Os papeis, escritos à mão, consistiam em avisos, prestações de conta e demais comunicações entre integrantes do PCC. A partir da comparação da letra, foi possível ao Gaeco chegar à identificação da maior parte dos autores, bem como entender melhor o sistema organizacional da facção.

Mudança de endereço

Os bilhetes também levam a entender que as casas de apoio do PCC eram de conhecimento da maioria dos moradores da região, que de alguma forma estariam conectados à facção. Nesses bairros, a incidência de crimes costuma ser bem menor, a fim de não despertar atenção policial

Os bilhetes descritos no relatório da Echelon também dão detalhes do funcionamento da casa de apoio de Campo Grande, onde há um presídio federal. De acordo com as informações, o local é descrito como "uma casa, alugada pela facção criminosa, para receber os familiares dos presos que cumprem pena na Penitenciária Federal de Campo Grande".

O relatório detalha que familiares de presos que deixaram o PCC precisaram sair da unidade, o que obrigou que a organização alugasse outro imóvel, em localização não declarada, já que "o endereço anterior passou a ser de conhecimento de grupos inimigos, colocando em risco os familiares".

Atentados

A dissidência entre membros e ex-membros da facção também teria gerado atentados. Após uma briga entre integrantes do PCC e do Comando Vermelho, um alerta foi emitido aos membros da facção em Mato Grosso do Sul após ameaça de vingança da facção rival, que planejaria um atentado contra um ônibus que levaria visitantes às casas de apoio do Estado.

"Nessa mensagem, líderes da facção informam que ficaram sabendo por outras pessoas que integrantes da facção recolhidos na Penitenciária de Porto Velho (RO) estariam em greve de fome e pedem que o "setor dos estados" fiquem mais atentos com as informações e passem de maneira dinâmica para conhecimento deles (líderes)", traz uma das notas apreendidas.

No mesmo bilhete, há menção à liberação de R$ 200 mil para os integrantes dos Estados de Roraima e Rio Grande do Norte e é citada a preocupação com o eventual atentado de autoria da rival Comando Vermelho.

Operação Echelon em Campo Grande

Deflagrada em 14 de junho deste ano, o braço da operação na Capital contou com apoio operacional de policiais do Garras (Delegacia Especializada de Repressão a Roubos a Banco, Assaltos e Sequestros).

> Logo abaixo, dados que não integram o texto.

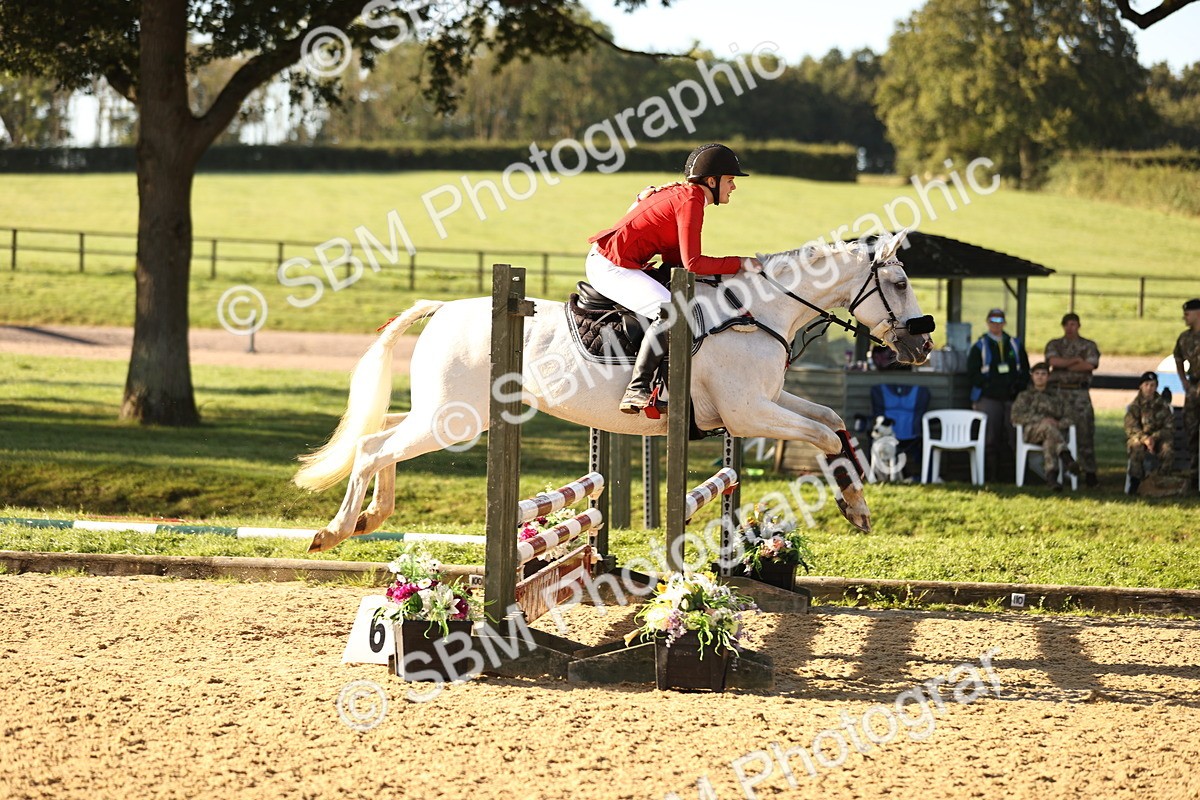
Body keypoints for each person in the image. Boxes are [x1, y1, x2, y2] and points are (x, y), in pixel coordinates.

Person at [586, 143, 762, 415]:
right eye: (730, 180)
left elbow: (676, 258)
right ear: (712, 181)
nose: (733, 186)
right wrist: (741, 263)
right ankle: (636, 388)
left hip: (620, 262)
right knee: (673, 312)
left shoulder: (687, 196)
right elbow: (693, 263)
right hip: (612, 267)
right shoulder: (691, 201)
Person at [967, 308, 1030, 480]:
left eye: (999, 321)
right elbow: (973, 373)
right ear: (987, 322)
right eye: (993, 321)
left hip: (1011, 398)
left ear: (1004, 323)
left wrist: (1018, 387)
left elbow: (1025, 370)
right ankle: (991, 475)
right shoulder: (980, 346)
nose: (996, 324)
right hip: (989, 398)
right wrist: (988, 386)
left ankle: (1017, 476)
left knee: (1014, 435)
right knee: (990, 436)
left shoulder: (1014, 344)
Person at [1045, 312, 1100, 487]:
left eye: (1073, 324)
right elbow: (1053, 361)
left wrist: (1064, 364)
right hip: (1058, 394)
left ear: (1078, 326)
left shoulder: (1088, 345)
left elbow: (1089, 365)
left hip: (1079, 395)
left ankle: (1089, 472)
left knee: (1085, 432)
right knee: (1056, 430)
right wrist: (1075, 361)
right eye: (1067, 324)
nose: (1070, 328)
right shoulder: (1054, 344)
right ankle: (1057, 471)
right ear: (1063, 326)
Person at [1011, 362, 1078, 490]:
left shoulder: (1057, 397)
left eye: (1043, 374)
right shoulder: (1025, 396)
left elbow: (1071, 417)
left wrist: (1058, 423)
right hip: (1032, 432)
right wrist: (1041, 420)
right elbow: (1016, 416)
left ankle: (1052, 479)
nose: (1040, 377)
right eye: (1037, 374)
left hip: (1055, 431)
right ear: (1032, 376)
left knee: (1049, 439)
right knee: (1048, 427)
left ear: (1048, 376)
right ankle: (1066, 457)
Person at [1125, 371, 1176, 494]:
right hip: (1141, 439)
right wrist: (1146, 439)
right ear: (1141, 386)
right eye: (1146, 384)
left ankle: (1161, 480)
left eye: (1152, 385)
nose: (1149, 388)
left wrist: (1154, 438)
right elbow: (1131, 428)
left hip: (1159, 439)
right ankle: (1135, 482)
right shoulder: (1135, 406)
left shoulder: (1163, 405)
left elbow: (1169, 427)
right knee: (1136, 446)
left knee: (1167, 449)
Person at [1174, 298, 1200, 479]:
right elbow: (1178, 358)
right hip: (1193, 388)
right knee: (1191, 428)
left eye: (1187, 314)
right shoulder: (1185, 338)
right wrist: (1183, 380)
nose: (1185, 317)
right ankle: (1194, 473)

Ao todo, seis mandados de prisão foram expedidos na Capital, dos quais três eram alvos que já estavam detidos nos presídios de Segurança Máxima, Semiaberto e Federal.

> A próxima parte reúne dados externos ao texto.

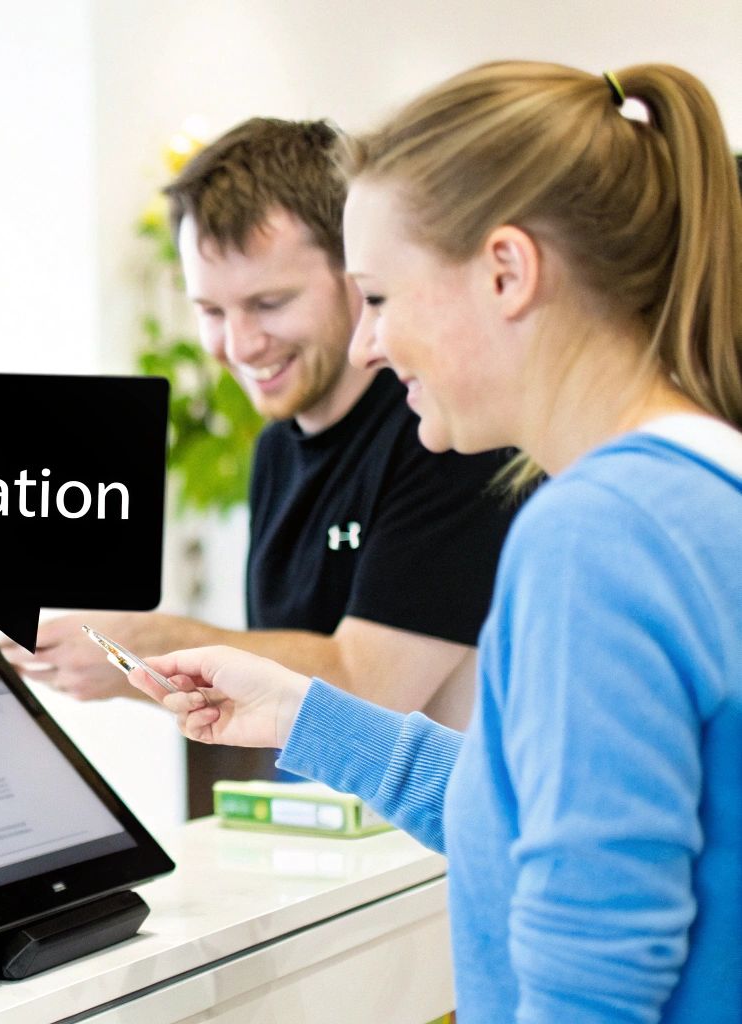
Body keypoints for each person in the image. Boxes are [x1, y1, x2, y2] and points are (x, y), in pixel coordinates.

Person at [127, 62, 741, 1022]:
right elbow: (536, 818)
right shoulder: (703, 487)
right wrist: (307, 712)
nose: (368, 346)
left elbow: (597, 980)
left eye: (378, 298)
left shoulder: (594, 538)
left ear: (506, 271)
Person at [4, 118, 517, 807]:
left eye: (270, 304)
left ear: (355, 278)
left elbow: (365, 690)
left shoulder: (447, 434)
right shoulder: (277, 449)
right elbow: (286, 708)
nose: (240, 344)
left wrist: (151, 643)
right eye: (211, 310)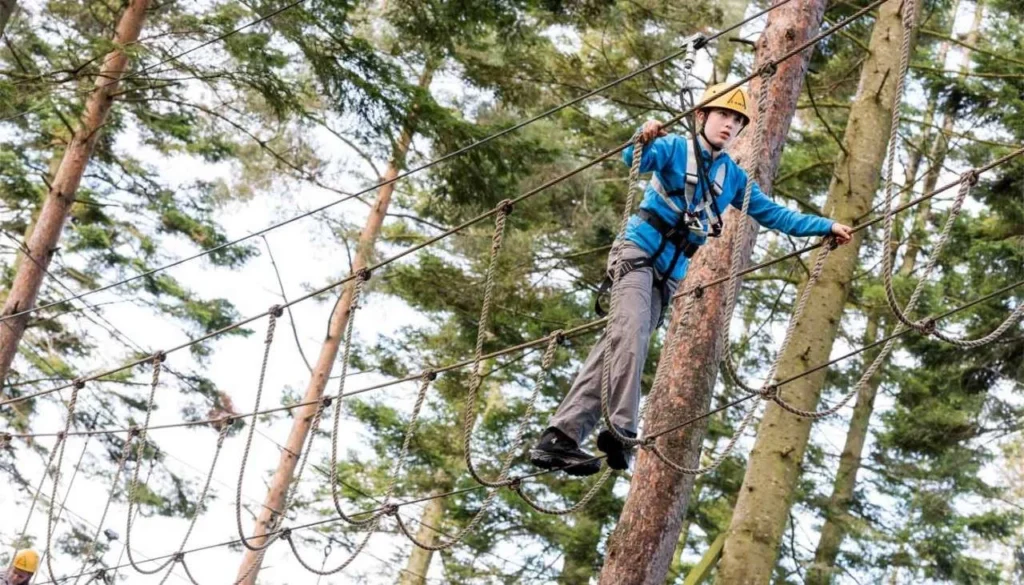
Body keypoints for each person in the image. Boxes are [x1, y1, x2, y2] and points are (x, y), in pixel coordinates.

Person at [529, 83, 854, 476]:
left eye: (737, 121)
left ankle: (559, 439)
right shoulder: (673, 149)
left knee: (616, 348)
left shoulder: (731, 177)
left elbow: (773, 214)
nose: (729, 125)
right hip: (637, 256)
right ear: (702, 116)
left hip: (667, 278)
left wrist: (824, 226)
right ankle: (622, 430)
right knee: (630, 338)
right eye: (723, 116)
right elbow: (634, 159)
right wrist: (644, 133)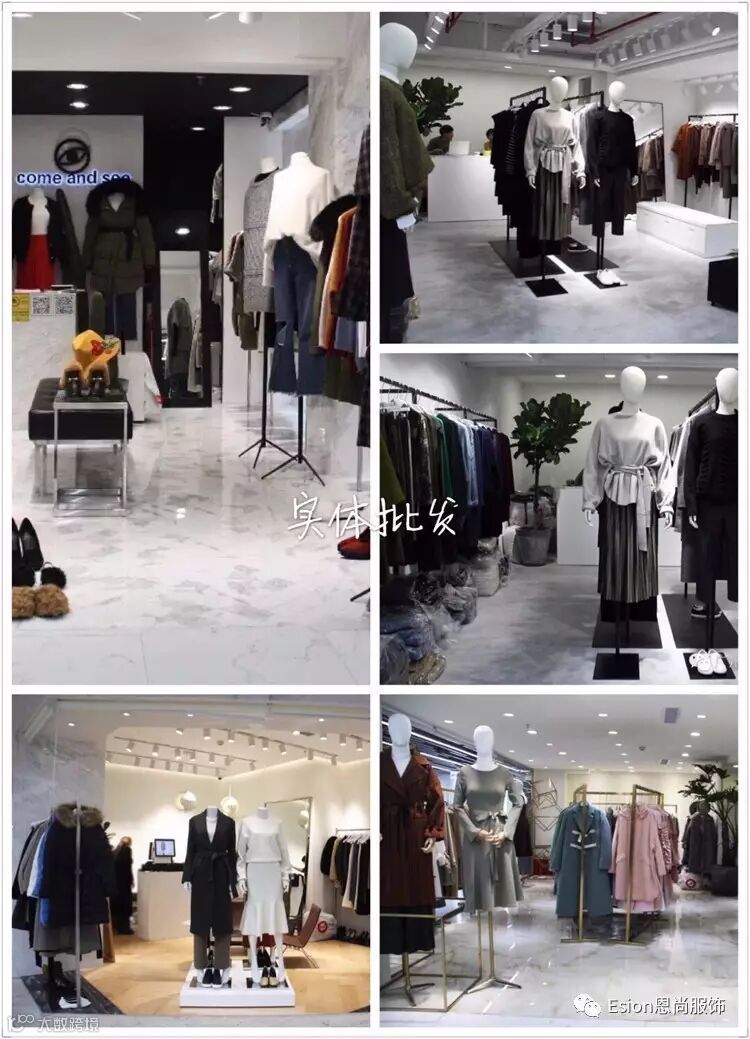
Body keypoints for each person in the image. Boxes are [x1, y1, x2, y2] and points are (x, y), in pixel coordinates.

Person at [111, 836, 134, 934]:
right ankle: (124, 928)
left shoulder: (115, 851)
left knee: (118, 905)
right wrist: (131, 880)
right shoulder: (127, 851)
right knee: (125, 905)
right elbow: (127, 868)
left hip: (116, 883)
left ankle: (116, 927)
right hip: (124, 883)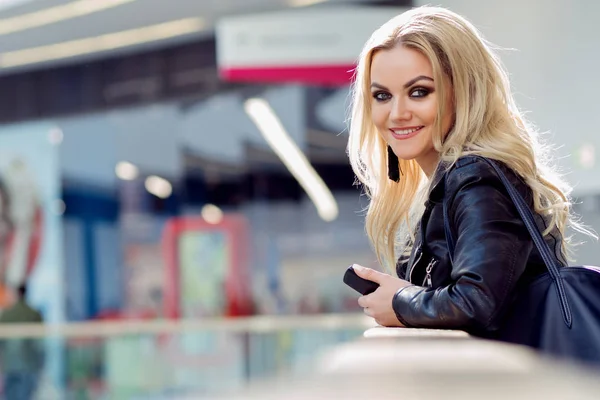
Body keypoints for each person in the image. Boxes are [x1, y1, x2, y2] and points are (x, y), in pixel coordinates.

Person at [347, 6, 596, 340]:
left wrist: (400, 300)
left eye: (419, 91)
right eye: (382, 95)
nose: (397, 113)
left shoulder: (476, 177)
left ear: (463, 91)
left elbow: (477, 302)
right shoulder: (453, 183)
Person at [0, 284, 44, 400]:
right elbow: (40, 341)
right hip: (29, 365)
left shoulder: (7, 314)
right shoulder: (34, 314)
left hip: (10, 365)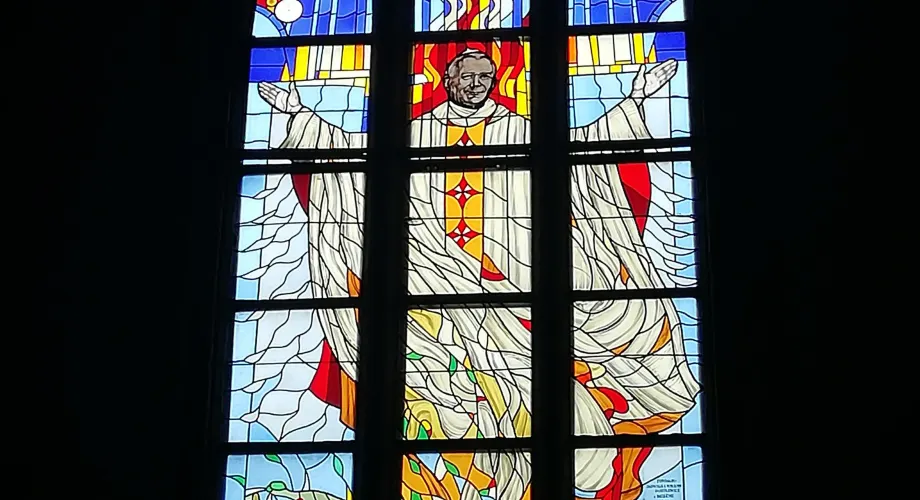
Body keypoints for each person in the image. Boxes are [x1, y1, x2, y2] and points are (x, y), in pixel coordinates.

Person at [255, 48, 698, 500]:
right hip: (427, 287)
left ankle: (535, 475)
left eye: (485, 77)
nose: (476, 85)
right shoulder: (416, 134)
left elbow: (583, 150)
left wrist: (634, 103)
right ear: (447, 79)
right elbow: (354, 158)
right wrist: (299, 115)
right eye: (467, 76)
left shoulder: (520, 131)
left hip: (514, 291)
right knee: (443, 392)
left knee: (527, 386)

Em relação aos outros três, estava Ioneide Benites Pontes, de 37 anos, foi presa por tráfico de drogas e posse de armas. Com ela, foi encontrado dinheiro, arma e drogas no bairro Dom Antônio Barbosa.

Já em Naviraí, um suspeito foi preso dentro do presídio onde já estava detido e mais 3 mandados de busca e apreensão foram executados. Em Dourados, mais um detento foi alvo de novo mandado de prisão e, em Nova Andradina, foi descoberto que um dos alvos já estava dentro de presídio em Campo Grande. Em Coronel Sapucaia, cidade sul-mato-grossense na fronteira com o Paraguai, a Polícia Civil paulista também cumpriu um mandado de busca e apreensão.